The introduction of transfer pricing legislation marks a significant step towards the development of transfer pricing rules in Thailand.
New transfer pricing legislation has been introduced into Thailand’s Revenue Code, reflecting the Thai government’s serious efforts to align itself with international developments on the transfer pricing front.
The new law:
- Codifies transfer pricing rules and relief;
- Introduces mandatory transfer pricing documentation requirements;
- Mandates reporting of related party transactions by certain taxpayers;
- Imparts specific powers to assessment officers to impose transfer pricing adjustments; and
- Institutes a specific penalty regime for non-compliance.
The Thai Revenue Code already has express provisions in Section 65 bis (4) requiring all taxpayers to follow market driven prices while undertaking any transaction. The newly enacted transfer pricing legislation codifies the arm’s length principle into the Revenue Code and imparts specific powers to assessment officers to impose transfer pricing adjustments in respect of either income or expenses arising from non-arm’s length transactions between related parties.
What is required?
All taxpayers who enter into related party transactions are required to ensure that the transactions or arrangements are entered into on an arm’s length basis.
To substantiate their positions, taxpayers are required to be prepare transfer pricing documentation establishing the arm’s length nature of their related party transactions.
In addition, the legislation mandates for certain taxpayers with revenues exceeding a prescribed threshold (to be specified later by a Ministerial Regulation but not less than Baht 200Mn) to submit a a report of their related party transactions to the Revenue Department with their corporate tax return.
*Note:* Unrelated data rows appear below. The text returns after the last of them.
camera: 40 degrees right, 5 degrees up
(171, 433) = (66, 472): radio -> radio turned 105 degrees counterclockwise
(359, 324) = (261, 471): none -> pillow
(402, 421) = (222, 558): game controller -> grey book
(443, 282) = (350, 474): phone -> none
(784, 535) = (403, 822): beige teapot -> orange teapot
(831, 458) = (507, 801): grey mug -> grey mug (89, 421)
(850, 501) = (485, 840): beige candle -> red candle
What is the penalty for non-compliance?
The legislation empowers an assessment officer to adjust the income or expenses of companies or registered partnerships to the amount of income to be received or expenditure to be paid as if they were independent parties for the calculation of net taxable profit or assessable income for tax purposes.
Furthermore, non-submission of the required transfer pricing disclosure form within the prescribed period or provision of incorrect information without justifiable reasons may lead to the imposition of a penalty not exceeding Baht 200,000.
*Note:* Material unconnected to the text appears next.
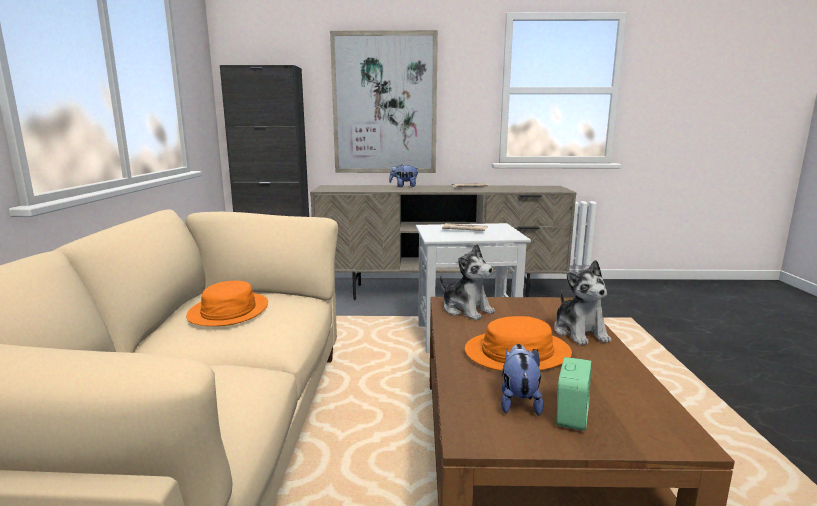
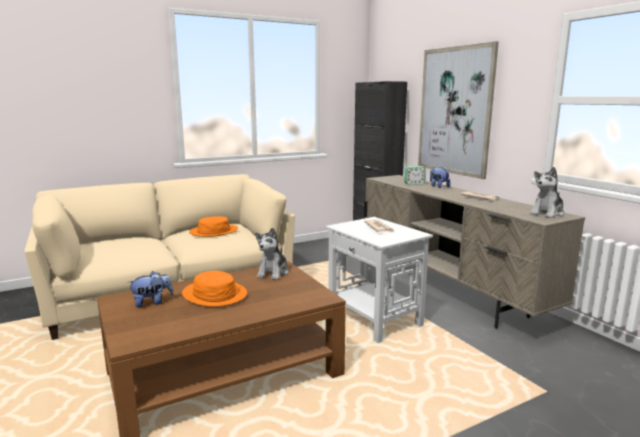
camera: 60 degrees right, 0 degrees up
(572, 416) = (142, 315): alarm clock -> alarm clock (414, 183)
(580, 332) = (264, 307): plush toy -> plush toy (547, 213)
When does the new law take effect?
The new regulations apply to accounting periods starting on or after 1 January 2019.
Guidance on the interpretation and practical application of the new rules still needs to be issued by the Thai Revenue Department, which can be expected to cover matters such as comparability analysis, determination of arm’s length range, consideration of conditions for special transactions, etc.
Since joining the OECD’s Inclusive Framework on base erosion and profit shifting (BEPS), Thailand has committed to implement the four minimum standards of the BEPS package that includes application of BEPS Action Plan 13, which mandates a three-tiered transfer pricing documentation structure (Country-by-Country Report [CbCR], Master File and Local File). With the transfer pricing law now in place, the CbCR and Master File regulations are expected to be implemented soon.
All businesses in Thailand — irrespective of their size — that have related party transactions should start evaluating their transfer pricing policies, to proactively identify any potential risk areas and take remedial measures.